Toward the Efficient Use of Multiple Explicitly Managed Memory Subsystems

AJ Pena and P Balaji, 2014 IEEE INTERNATIONAL CONFERENCE ON CLUSTER COMPUTING (CLUSTER), 123-131 (2014).

The increasing number of memory technologies offering different features such as optimized access patterns or capacity/speed ratios lead us to advocate for future HPC compute nodes equipped with heterogeneous memory subsystems. The aim is to alleviate further the ever-increasing gap between computation and memory access speeds, by taking advantage of the benefits these memory technologies provide. Compute nodes equipped with memory technologies such as scratchpad memory, on-chip 3D-stacked memory, or NVRAM-based memory are already a reality.
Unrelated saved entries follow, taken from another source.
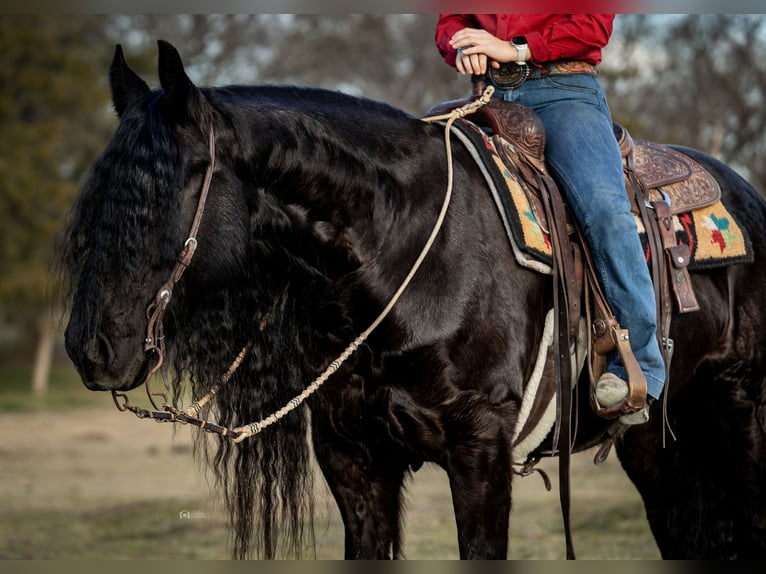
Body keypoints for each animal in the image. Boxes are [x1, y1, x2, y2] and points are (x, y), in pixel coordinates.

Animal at [58, 41, 766, 564]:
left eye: (161, 192)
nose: (89, 349)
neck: (402, 248)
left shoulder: (480, 450)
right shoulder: (351, 458)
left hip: (739, 405)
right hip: (654, 439)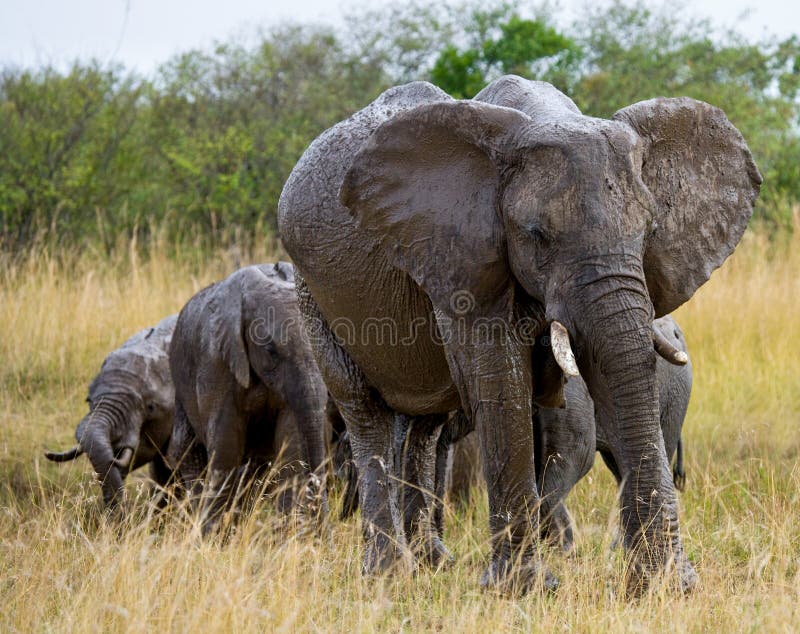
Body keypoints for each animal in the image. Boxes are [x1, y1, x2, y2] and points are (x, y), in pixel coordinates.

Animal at [167, 260, 330, 532]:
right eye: (271, 350)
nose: (323, 535)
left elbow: (291, 448)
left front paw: (283, 535)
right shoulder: (216, 362)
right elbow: (226, 447)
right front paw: (214, 537)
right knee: (186, 451)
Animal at [278, 74, 760, 592]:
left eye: (650, 229)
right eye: (536, 235)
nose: (677, 581)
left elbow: (610, 367)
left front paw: (663, 587)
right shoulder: (465, 255)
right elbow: (500, 377)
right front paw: (523, 589)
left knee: (424, 424)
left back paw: (432, 563)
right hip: (313, 293)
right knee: (365, 411)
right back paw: (389, 575)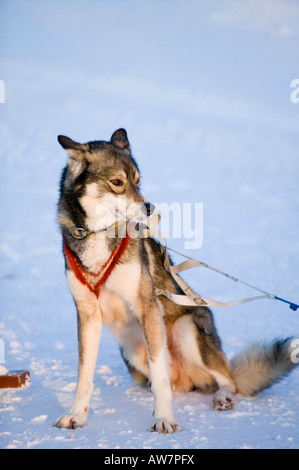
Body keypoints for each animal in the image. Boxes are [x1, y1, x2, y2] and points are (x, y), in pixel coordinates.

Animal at [55, 127, 298, 434]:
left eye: (138, 180)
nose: (150, 208)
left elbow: (160, 379)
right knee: (178, 383)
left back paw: (222, 396)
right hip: (132, 350)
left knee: (227, 381)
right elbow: (84, 376)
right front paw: (77, 414)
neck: (99, 236)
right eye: (117, 182)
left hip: (185, 331)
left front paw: (163, 418)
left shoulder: (148, 309)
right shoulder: (87, 314)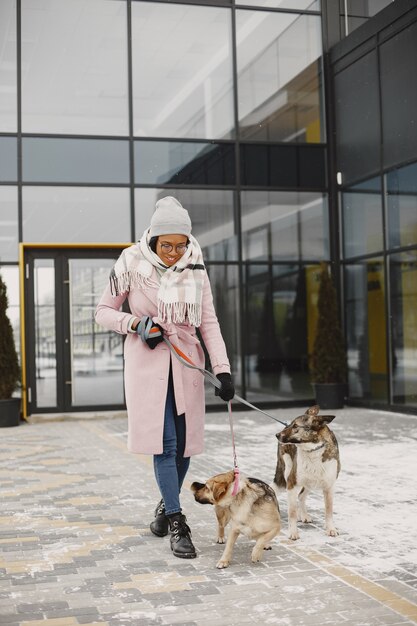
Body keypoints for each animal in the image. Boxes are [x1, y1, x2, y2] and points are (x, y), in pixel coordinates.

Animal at [272, 402, 340, 540]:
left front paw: (330, 529)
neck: (313, 450)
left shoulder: (329, 487)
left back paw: (303, 515)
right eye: (291, 425)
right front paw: (293, 532)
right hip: (285, 474)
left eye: (296, 426)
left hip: (309, 482)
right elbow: (291, 512)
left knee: (301, 496)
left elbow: (329, 510)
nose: (277, 435)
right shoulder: (292, 484)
Careful use of the different memory subsystems is mandatory in order to exploit the potential of such super-computers. While most multiple-memory models concentrate on extending the depth of the memory hierarchy by incorporating more levels of hardware-managed memories, we advocate for compute nodes equipped with heterogeneous software-managed memory subsystems. Although the exact approach to efficiently exploit them is still uncertain, a software ecosystem clearly is required in order to assist in an efficient data distribution. We address this problem at the memory object granularity. In this paper we use an object-differentiated profiling tool we have developed on top of the Valgrind instrumentation framework, in order to assess the most suitable memory subsystem for the different memory objects of two miniapplications from the Mantevo codesign project. Our results considering two different memory configurations as use cases reveal the potential benefits of carefully placing the different memory objects of an application among the different memory subsystems.